Николай Жемчужников в отличие от своих братьев не обладал литературными способностями, но, по-види­мому, это не мешало ему ближе всех Жемчужниковых сойтись с Толстым. Их общий приятель А. С. Уваров, то­варищ попечителя Московского учебного округа, назна­чил Жемчужиикова по его просьбе в июне 1858 года на­чальником типографии Московского университета, в ко­торой работали крепостные печатники. Они жили в ка­зарме за Бутырской заставой и каждый день ходили пешком в типографию на Страстной бульвар. За малей­шую провинность их отсылали в полицию для наказания розгами. Николай Михайлович возмутился такими поряд­ками и тотчас подал в правление университета записку «Об уничтожении дарового труда и об учреждении задельной платы для рабочих и училища для подготовле­ния наборщиков». Жемчужникова поддержали только Уваров и историк С. М. Соловьев. Тогда он обратился к приехавшему в Москву министру народного просвеще­ния Е. П. Ковалевскому и добился освобождения печат­ников от крепостной зависимости и от наказания розга­ми. Этим он обрел много врагов в университете и вынуж­ден был в начале 1859 года подать в отставку. Благодар­ные печатники, сложившись, поднесли ему торт «Венский пирог», и, чтобы не обидеть их, он принял по­дарок.

По этому случаю Алексей Константинович писал ему шутливо:

«...Твой собачий взор был животворящ для универси­тетской типографии. При случае скажу тебе, что не по­мню, писал ли я тебе или нет, как мы все радовались тому, что ты сделал? Если не писал, то теперь пишу. Ты, может быть, радовался венскому пирогу, который ты, я знаю, очень любишь, а мы радовались и твоему дель­ному преобразованию и той любви, которую ты приобрел. Это лучше всякого пирога, поверь мне».

В том же письме Алексея Константиновича приводит­ся несколько сказочек, которые придумывает бесконечно любимый им племянник Андрейка Бахметев. В Погорель­цы вместе с Толстым приехала Софья Андреевна и ее братья с детьми, установившими в имении ласковую ти­ранию. Толстой вспоминал свое раннее детство, своего воспитателя Алексея Перовского, вглядываясь в дом, старый полуразрушенный, но теплый, и сад с огромными деревьями.
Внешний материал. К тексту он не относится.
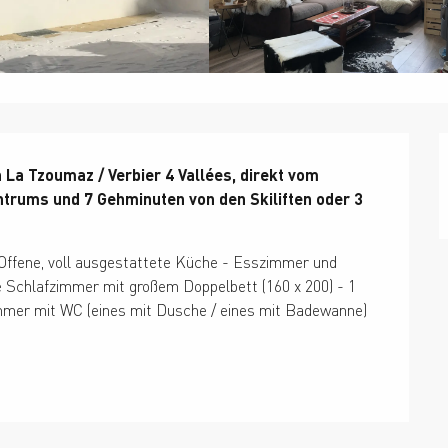
 La Tzoumaz / Verbier 4 Vallées, direkt vom 
ntrums und 7 Gehminuten von den Skiliften oder 3 
ffene, voll ausgestattete Küche - Esszimmer und 
Schlafzimmer mit großem Doppelbett (160 x 200) - 1 
mmer mit WC (eines mit Dusche / eines mit Badewanne) 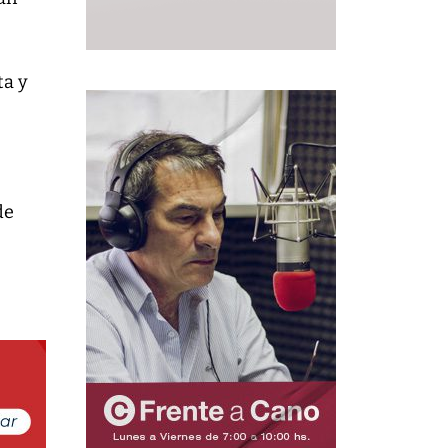
ta y
de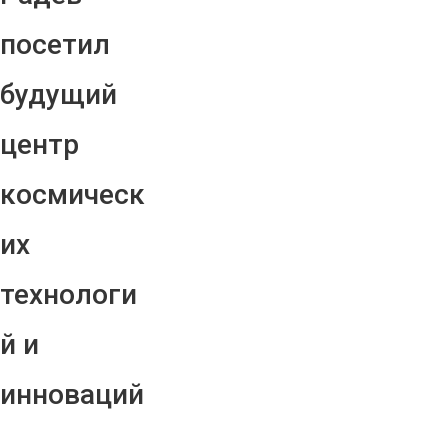
посетил
будущий
центр
космическ
их
технологи
й и
инноваций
Пока они жили во флигеле и приводили дом в порядок, но постепенно все стали переселятье в го­товый к зиме дом, а библиотека, оставшаяся от Перовско­го (несколько тысяч томов, и в том числе редкое издание о Египте, затеянное еще по распоряжению Наполеона, книги по магии, древние рукописи), постепенно переко­чевывала в спальню Софьи Андреевны, где уже не оста­валось места. Толстой отказался от мысли перевезти в По­горельцы такую же большую библиотеку из другого име­ния — Красного Рога.

Алексей Константинович был доволен своим пребы­ванием в Погорельцах. Приглашая туда братьев Жемчуж­никовых, он расписывал имение как «одно из самых ди­ких, тенистых и оригинальных мест, с сосновым бором, огромным озером, заросшим камышом, где весной мил­лионы уток и всякой болотной дичи, которую стреляют на лодках». А охота — козья, медвежья, лосиная, кабанья, «не считая лисиц, волков, тетеревей, куропаток и огром­ного количества рябчиков». Была заведена большая псар­ня и выписан опытный ловчий, поляк.

«Мы ведем жизнь спокойную и полезную. Присутствие мое здесь необходимо: крестьяне по большей части разо­рены, и много потребуется труда, чтобы восстановить их благополучие».

Неужто он и в самом деле вообразил себя рачитель­ным сельским хозяином, призванным облагодетельство­вать своих крестьян? Нет, он просто надеялся своим при­сутствием укоротить аппетиты управляющих, которые долгие годы выколачивали из крестьян столько, что хва­тало не только петербургским хозяевам, но и им самим принесло целые состояния. Ему казалось, что, облегчив повинности, он даст крестьянам возможность стать па ноги и лучше подготовиться к предстоящей отмене кре­постного права, которую соседи-помещики ожидали с ужасом.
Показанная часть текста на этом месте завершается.